21. The method of any one of the preceding claims, wherein the treatment results in a normalized platelet count, normalized lactate dehydrogenase (LDH) and normalized diuresis within 3 days.

22. The method of any one of the preceding claims, wherein the treatment results in a normalized serum creatinine within 2 weeks.

23. A kit for treating a human pediatric patient with an ADAMTS 13 deficiency, the kit comprising:

(a) a dose of an anti-C5 antibody, or antigen binding fragment thereof, comprising CDRl, CDR2 and CDR3 domains of the heavy chain variable region having the sequence set forth in SEQ ID NO: 7, and CDRl, CDR2 and CDR3 domains of the light chain variable region having the sequence set forth in SEQ ID NO: 8; and

(b) instructions for using the anti-C5 antibody, or antigen binding fragment thereof, in the method of claim 1.

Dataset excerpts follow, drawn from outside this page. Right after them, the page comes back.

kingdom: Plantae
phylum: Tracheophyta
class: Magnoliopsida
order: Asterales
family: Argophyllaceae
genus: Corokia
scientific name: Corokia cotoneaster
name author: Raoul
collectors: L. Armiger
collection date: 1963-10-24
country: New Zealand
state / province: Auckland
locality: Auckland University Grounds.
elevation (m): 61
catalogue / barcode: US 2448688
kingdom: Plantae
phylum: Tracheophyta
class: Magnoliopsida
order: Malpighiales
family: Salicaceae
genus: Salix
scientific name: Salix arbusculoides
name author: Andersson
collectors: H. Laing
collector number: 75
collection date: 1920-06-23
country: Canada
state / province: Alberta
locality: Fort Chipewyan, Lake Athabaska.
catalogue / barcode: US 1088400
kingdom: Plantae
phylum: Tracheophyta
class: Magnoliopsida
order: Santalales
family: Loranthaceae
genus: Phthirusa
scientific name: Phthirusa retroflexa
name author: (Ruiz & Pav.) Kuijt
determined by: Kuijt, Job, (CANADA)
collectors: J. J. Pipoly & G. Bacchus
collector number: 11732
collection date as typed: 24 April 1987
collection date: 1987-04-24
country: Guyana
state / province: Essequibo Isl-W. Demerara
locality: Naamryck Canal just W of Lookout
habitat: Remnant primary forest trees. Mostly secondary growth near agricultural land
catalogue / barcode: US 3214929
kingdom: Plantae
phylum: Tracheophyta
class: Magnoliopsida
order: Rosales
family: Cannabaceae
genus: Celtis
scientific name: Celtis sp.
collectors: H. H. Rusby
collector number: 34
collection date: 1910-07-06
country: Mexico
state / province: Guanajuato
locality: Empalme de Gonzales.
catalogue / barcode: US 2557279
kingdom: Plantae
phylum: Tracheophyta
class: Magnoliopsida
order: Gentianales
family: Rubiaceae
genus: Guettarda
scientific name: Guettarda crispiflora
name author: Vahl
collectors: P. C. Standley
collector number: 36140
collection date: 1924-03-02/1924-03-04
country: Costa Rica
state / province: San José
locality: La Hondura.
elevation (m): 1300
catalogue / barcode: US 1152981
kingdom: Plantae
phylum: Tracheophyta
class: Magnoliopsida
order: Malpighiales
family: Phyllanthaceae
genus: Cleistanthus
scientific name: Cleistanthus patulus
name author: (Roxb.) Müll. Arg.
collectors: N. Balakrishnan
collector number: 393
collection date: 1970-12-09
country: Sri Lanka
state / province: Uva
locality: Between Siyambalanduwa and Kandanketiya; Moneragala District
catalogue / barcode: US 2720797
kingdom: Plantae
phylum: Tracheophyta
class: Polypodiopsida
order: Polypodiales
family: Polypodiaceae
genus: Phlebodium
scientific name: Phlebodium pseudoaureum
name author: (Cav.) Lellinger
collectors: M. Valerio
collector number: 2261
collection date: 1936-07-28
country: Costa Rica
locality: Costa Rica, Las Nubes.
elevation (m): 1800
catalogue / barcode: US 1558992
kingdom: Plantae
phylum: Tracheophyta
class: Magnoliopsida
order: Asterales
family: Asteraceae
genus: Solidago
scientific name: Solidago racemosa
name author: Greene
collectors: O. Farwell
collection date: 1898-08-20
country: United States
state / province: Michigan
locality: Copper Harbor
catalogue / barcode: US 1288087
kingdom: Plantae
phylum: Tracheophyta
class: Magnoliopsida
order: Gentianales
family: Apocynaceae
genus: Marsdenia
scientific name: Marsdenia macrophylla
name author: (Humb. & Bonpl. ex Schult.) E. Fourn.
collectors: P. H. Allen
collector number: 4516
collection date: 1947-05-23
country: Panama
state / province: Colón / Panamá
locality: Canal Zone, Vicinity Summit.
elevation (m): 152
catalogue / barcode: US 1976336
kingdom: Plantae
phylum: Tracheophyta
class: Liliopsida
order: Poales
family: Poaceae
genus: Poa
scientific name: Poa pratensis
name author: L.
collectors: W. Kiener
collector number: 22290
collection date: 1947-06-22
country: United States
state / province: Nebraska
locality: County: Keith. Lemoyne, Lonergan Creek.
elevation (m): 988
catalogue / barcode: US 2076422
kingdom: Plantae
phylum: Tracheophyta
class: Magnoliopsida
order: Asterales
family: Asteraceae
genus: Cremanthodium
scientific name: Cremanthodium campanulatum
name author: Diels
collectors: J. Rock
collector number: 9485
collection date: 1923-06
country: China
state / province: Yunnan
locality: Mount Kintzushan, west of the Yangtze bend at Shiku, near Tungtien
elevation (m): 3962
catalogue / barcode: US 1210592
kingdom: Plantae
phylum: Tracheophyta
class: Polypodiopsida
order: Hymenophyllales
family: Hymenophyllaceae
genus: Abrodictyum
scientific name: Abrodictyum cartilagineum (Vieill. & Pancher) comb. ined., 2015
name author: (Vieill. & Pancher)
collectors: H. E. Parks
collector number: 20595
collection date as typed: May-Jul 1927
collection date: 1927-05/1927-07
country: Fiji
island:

24. A kit for treating a human pediatric patient with congenital Thrombotic Thrombocytopenic Purpura, the kit comprising:

(b) instructions for using the anti-C5 antibody, or antigen binding fragment thereof, in the method of claim 2.

25. A method of treating a human pediatric patient with an ADAMTS 13 deficiency, the method comprising intravenously administering eculizumab to the patient (a) weekly at a dose of 900 mg for four weeks and (b) once every two weeks thereafter at a dose of 1,200 mg.

26. A method of treating a human pediatric patient with congenital Thrombotic

Thrombocytopenic Purpura, the method comprising intravenously administering eculizumab to the patient (a) weekly at a dose of 900 mg for four weeks and (b) once every two weeks thereafter at a dose of 1,200 mg.